### Work required
Everything in the listing beneath must be transcribed exactly.

** The data follows **

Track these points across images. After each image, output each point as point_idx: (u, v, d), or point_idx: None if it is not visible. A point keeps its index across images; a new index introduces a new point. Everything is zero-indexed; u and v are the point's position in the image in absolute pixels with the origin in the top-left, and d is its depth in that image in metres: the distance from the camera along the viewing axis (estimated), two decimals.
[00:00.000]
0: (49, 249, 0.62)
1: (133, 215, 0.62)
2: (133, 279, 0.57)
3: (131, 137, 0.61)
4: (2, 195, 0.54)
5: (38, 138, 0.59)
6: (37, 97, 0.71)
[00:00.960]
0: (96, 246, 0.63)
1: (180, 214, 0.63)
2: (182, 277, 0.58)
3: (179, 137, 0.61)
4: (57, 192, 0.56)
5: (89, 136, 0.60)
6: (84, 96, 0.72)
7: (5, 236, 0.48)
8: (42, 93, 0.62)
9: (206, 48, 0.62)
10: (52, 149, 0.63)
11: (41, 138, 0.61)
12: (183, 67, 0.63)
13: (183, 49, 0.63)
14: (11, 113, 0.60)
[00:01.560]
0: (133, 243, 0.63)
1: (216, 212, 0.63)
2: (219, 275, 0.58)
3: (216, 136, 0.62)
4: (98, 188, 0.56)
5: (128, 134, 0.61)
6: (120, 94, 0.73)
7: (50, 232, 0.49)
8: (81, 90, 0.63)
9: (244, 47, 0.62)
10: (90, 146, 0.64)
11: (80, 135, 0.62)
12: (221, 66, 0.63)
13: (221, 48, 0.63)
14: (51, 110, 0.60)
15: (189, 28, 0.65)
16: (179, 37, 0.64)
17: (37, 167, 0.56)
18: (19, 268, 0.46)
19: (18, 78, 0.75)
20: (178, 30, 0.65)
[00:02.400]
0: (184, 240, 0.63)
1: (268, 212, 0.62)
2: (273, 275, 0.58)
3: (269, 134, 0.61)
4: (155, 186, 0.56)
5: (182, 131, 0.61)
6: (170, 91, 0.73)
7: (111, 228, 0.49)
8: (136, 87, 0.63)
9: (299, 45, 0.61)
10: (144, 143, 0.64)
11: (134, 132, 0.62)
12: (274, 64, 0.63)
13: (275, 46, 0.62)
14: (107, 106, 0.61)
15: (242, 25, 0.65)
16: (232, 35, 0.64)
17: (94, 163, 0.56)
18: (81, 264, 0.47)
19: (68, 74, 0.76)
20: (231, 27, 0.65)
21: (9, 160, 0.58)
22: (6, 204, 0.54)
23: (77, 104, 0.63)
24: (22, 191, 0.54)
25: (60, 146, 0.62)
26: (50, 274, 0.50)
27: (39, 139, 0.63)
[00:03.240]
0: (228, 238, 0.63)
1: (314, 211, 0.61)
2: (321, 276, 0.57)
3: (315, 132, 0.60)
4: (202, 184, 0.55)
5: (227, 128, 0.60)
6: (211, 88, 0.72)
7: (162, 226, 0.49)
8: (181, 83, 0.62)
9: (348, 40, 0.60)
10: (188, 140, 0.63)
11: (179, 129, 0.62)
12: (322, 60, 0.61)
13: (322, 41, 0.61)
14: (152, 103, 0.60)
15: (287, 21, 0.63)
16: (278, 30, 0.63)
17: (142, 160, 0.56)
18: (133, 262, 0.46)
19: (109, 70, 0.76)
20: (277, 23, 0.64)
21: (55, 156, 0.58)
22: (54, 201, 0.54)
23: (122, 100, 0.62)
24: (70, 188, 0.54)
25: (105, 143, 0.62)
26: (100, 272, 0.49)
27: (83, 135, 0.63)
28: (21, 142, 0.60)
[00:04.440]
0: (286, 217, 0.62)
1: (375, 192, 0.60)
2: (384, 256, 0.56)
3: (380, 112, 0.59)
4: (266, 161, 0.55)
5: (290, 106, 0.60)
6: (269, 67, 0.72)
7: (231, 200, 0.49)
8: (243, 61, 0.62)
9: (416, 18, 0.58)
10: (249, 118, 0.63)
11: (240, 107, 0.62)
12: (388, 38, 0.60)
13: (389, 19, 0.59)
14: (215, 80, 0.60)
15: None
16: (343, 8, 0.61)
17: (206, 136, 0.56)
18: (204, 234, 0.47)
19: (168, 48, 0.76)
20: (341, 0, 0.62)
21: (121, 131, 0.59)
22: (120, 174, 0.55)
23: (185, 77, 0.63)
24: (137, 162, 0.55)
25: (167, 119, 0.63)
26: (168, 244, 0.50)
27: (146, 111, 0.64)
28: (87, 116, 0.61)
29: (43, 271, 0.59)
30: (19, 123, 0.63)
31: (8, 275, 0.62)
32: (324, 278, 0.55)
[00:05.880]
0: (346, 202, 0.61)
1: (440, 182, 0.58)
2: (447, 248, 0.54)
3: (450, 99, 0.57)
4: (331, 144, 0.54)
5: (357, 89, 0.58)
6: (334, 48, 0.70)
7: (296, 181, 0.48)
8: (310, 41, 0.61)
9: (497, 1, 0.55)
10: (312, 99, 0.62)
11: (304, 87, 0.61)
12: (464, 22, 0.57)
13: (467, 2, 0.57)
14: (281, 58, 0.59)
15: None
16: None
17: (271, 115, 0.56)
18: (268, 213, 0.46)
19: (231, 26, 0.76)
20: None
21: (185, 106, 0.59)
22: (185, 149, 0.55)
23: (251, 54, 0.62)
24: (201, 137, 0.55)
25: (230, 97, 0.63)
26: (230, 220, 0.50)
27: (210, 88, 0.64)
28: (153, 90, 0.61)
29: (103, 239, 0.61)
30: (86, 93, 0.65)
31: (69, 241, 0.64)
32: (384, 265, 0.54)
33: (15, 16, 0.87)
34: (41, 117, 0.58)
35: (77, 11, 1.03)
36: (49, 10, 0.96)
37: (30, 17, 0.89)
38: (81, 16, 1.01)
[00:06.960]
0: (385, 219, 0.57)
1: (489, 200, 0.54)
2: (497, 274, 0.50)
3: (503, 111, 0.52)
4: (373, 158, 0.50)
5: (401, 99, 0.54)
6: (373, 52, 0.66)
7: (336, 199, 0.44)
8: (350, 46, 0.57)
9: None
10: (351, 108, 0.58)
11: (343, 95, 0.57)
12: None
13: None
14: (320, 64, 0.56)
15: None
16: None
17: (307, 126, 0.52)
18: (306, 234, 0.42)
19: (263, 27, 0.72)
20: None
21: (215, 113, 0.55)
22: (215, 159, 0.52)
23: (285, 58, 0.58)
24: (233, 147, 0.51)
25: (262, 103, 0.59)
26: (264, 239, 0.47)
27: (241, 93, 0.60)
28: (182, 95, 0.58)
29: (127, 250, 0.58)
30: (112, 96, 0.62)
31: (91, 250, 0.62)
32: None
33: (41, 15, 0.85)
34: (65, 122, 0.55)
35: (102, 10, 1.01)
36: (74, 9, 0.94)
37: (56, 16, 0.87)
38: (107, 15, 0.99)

** End of The data **

### The answer
Track these points across images. After each image, output each point as point_idx: (u, v, d), or point_idx: None if it is not visible. A point keeps its index across images; a new index introduces a new point. Everything is zero-indexed; u and v are the point's position in the image in absolute pixels with the origin in the top-left, and d is its depth in that image in metres: the distance from the camera along the viewing axis (estimated), two decimals.
[00:00.000]
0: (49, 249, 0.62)
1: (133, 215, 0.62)
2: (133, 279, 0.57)
3: (131, 137, 0.61)
4: (2, 195, 0.54)
5: (38, 138, 0.59)
6: (37, 97, 0.71)
[00:00.960]
0: (96, 246, 0.63)
1: (180, 214, 0.63)
2: (182, 277, 0.58)
3: (179, 137, 0.61)
4: (57, 192, 0.56)
5: (89, 136, 0.60)
6: (84, 96, 0.72)
7: (5, 236, 0.48)
8: (42, 93, 0.62)
9: (206, 48, 0.62)
10: (52, 149, 0.63)
11: (41, 138, 0.61)
12: (183, 67, 0.63)
13: (183, 49, 0.63)
14: (11, 113, 0.60)
[00:01.560]
0: (133, 243, 0.63)
1: (216, 212, 0.63)
2: (219, 275, 0.58)
3: (216, 136, 0.62)
4: (98, 188, 0.56)
5: (128, 134, 0.61)
6: (120, 94, 0.73)
7: (50, 232, 0.49)
8: (81, 90, 0.63)
9: (244, 47, 0.62)
10: (90, 146, 0.64)
11: (80, 135, 0.62)
12: (221, 66, 0.63)
13: (221, 48, 0.63)
14: (51, 110, 0.60)
15: (189, 28, 0.65)
16: (179, 37, 0.64)
17: (37, 167, 0.56)
18: (19, 268, 0.46)
19: (18, 78, 0.75)
20: (178, 30, 0.65)
[00:02.400]
0: (184, 240, 0.63)
1: (268, 212, 0.62)
2: (273, 275, 0.58)
3: (269, 134, 0.61)
4: (155, 186, 0.56)
5: (182, 131, 0.61)
6: (170, 91, 0.73)
7: (111, 228, 0.49)
8: (136, 87, 0.63)
9: (299, 45, 0.61)
10: (144, 143, 0.64)
11: (134, 132, 0.62)
12: (274, 64, 0.63)
13: (275, 46, 0.62)
14: (107, 106, 0.61)
15: (242, 25, 0.65)
16: (232, 35, 0.64)
17: (94, 163, 0.56)
18: (81, 264, 0.47)
19: (68, 74, 0.76)
20: (231, 27, 0.65)
21: (9, 160, 0.58)
22: (6, 204, 0.54)
23: (77, 104, 0.63)
24: (22, 191, 0.54)
25: (60, 146, 0.62)
26: (50, 274, 0.50)
27: (39, 139, 0.63)
[00:03.240]
0: (228, 238, 0.63)
1: (314, 211, 0.61)
2: (321, 276, 0.57)
3: (315, 132, 0.60)
4: (202, 184, 0.55)
5: (227, 128, 0.60)
6: (211, 88, 0.72)
7: (162, 226, 0.49)
8: (181, 83, 0.62)
9: (348, 40, 0.60)
10: (188, 140, 0.63)
11: (179, 129, 0.62)
12: (322, 60, 0.61)
13: (322, 41, 0.61)
14: (152, 103, 0.60)
15: (287, 21, 0.63)
16: (278, 30, 0.63)
17: (142, 160, 0.56)
18: (133, 262, 0.46)
19: (109, 70, 0.76)
20: (277, 23, 0.64)
21: (55, 156, 0.58)
22: (54, 201, 0.54)
23: (122, 100, 0.62)
24: (70, 188, 0.54)
25: (105, 143, 0.62)
26: (100, 272, 0.49)
27: (83, 135, 0.63)
28: (21, 142, 0.60)
[00:04.440]
0: (286, 217, 0.62)
1: (375, 192, 0.60)
2: (384, 256, 0.56)
3: (380, 112, 0.59)
4: (266, 161, 0.55)
5: (290, 106, 0.60)
6: (269, 67, 0.72)
7: (231, 200, 0.49)
8: (243, 61, 0.62)
9: (416, 18, 0.58)
10: (249, 118, 0.63)
11: (240, 107, 0.62)
12: (388, 38, 0.60)
13: (389, 19, 0.59)
14: (215, 80, 0.60)
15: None
16: (343, 8, 0.61)
17: (206, 136, 0.56)
18: (204, 234, 0.47)
19: (168, 48, 0.76)
20: (341, 0, 0.62)
21: (121, 131, 0.59)
22: (120, 174, 0.55)
23: (185, 77, 0.63)
24: (137, 162, 0.55)
25: (167, 119, 0.63)
26: (168, 244, 0.50)
27: (146, 111, 0.64)
28: (87, 116, 0.61)
29: (43, 271, 0.59)
30: (19, 123, 0.63)
31: (8, 275, 0.62)
32: (324, 278, 0.55)
[00:05.880]
0: (346, 202, 0.61)
1: (440, 182, 0.58)
2: (447, 248, 0.54)
3: (450, 99, 0.57)
4: (331, 144, 0.54)
5: (357, 89, 0.58)
6: (334, 48, 0.70)
7: (296, 181, 0.48)
8: (310, 41, 0.61)
9: (497, 1, 0.55)
10: (312, 99, 0.62)
11: (304, 87, 0.61)
12: (464, 22, 0.57)
13: (467, 2, 0.57)
14: (281, 58, 0.59)
15: None
16: None
17: (271, 115, 0.56)
18: (268, 213, 0.46)
19: (231, 26, 0.76)
20: None
21: (185, 106, 0.59)
22: (185, 149, 0.55)
23: (251, 54, 0.62)
24: (201, 137, 0.55)
25: (230, 97, 0.63)
26: (230, 220, 0.50)
27: (210, 88, 0.64)
28: (153, 90, 0.61)
29: (103, 239, 0.61)
30: (86, 93, 0.65)
31: (69, 241, 0.64)
32: (384, 265, 0.54)
33: (15, 16, 0.87)
34: (41, 117, 0.58)
35: (77, 11, 1.03)
36: (49, 10, 0.96)
37: (30, 17, 0.89)
38: (81, 16, 1.01)
[00:06.960]
0: (385, 219, 0.57)
1: (489, 200, 0.54)
2: (497, 274, 0.50)
3: (503, 111, 0.52)
4: (373, 158, 0.50)
5: (401, 99, 0.54)
6: (373, 52, 0.66)
7: (336, 199, 0.44)
8: (350, 46, 0.57)
9: None
10: (351, 108, 0.58)
11: (343, 95, 0.57)
12: None
13: None
14: (320, 64, 0.56)
15: None
16: None
17: (307, 126, 0.52)
18: (306, 234, 0.42)
19: (263, 27, 0.72)
20: None
21: (215, 113, 0.55)
22: (215, 159, 0.52)
23: (285, 58, 0.58)
24: (233, 147, 0.51)
25: (262, 103, 0.59)
26: (264, 239, 0.47)
27: (241, 93, 0.60)
28: (182, 95, 0.58)
29: (127, 250, 0.58)
30: (112, 96, 0.62)
31: (91, 250, 0.62)
32: None
33: (41, 15, 0.85)
34: (65, 122, 0.55)
35: (102, 10, 1.01)
36: (74, 9, 0.94)
37: (56, 16, 0.87)
38: (107, 15, 0.99)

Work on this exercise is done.